New Ransomware Demands Ransom in Bitcoins to Get Your Files Back
With a new year comes new challenges, new hopes, new resolutions, and of course, new ransomware. The newest discovered ransomware called Cryptojoker proves to be anything but amusing to its victims, and although it doesn’t appear to have been widely distributed as of yet, it is an entirely functional ransomware that could see increased distribution in the future.
Beware of unknown emails
IT security experts cannot stress enough how important it is NOT to open emails from unknown sources, but sometimes, the curiosity of these mystery emails is just too much for us to resist. That being said, it is thought that because this ransomware is being disguised as a PDF file, it is more than likely that CryptoJoker is being distributed via email phishing campaign, and you can bet that the subject is not “the PDF file attached to this email is just ransomware in disguise”. Unfortunately, these cybercriminals are a lot smarter than that.
How it works
CryptoJoker uses AES-256 encryption that demands a ransom in bitcoins to get your files back, and once the installer is executed, it will download or generate several executables in the%APPData% folder and %TEMP% folder. Each of these files will perform several tasks that include:
- Sending your information to the Command and Control server
- Polling for active Regedit or Taskmgr processes and terminating them
- Ensuring that the lock screen remains visibly located on the top of other active Windows
As soon as CryptoJoker encrypts your data, it will scan all of your drives. This includes mapped network drives on your computer for files with certain extensions. When it finds targeted extensions, it will encrypt the file and change the filename so it has a ‘.crjoker’ extension appended to it. For example, Vacatio.jpg would become Vacation.jpg.crjoker.

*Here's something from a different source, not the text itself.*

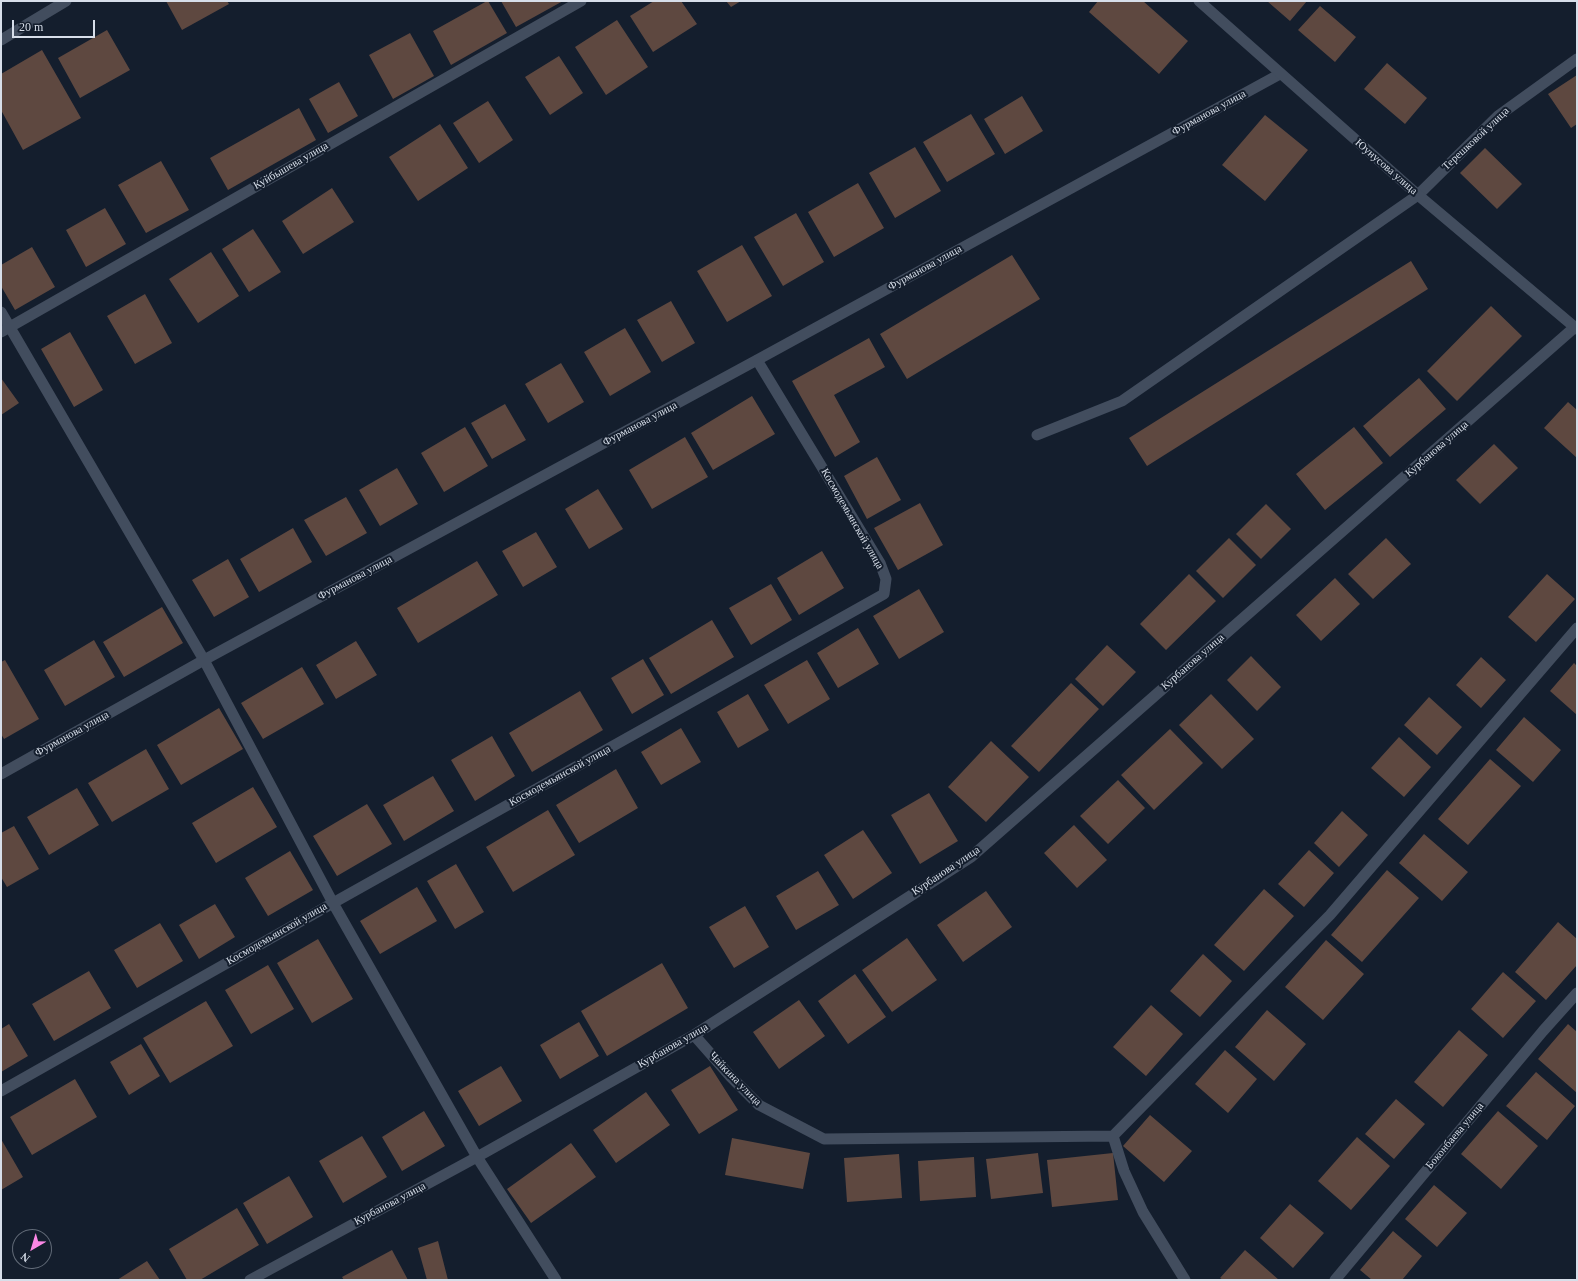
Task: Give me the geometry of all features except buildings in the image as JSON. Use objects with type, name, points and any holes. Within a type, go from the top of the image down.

While CryptoJoker is encrypting your data, it will also send your information to the Command & Control server located at server6.thcservers.com. This information includes the date, your hostname, username, and machine name.
Currently, there is not a known free method to decrypt files that have been encrypted by CryptoJoker. You must simply keep all of your files backed up and ready to recover, in order to avoid losing access and having to pay the ransom fee.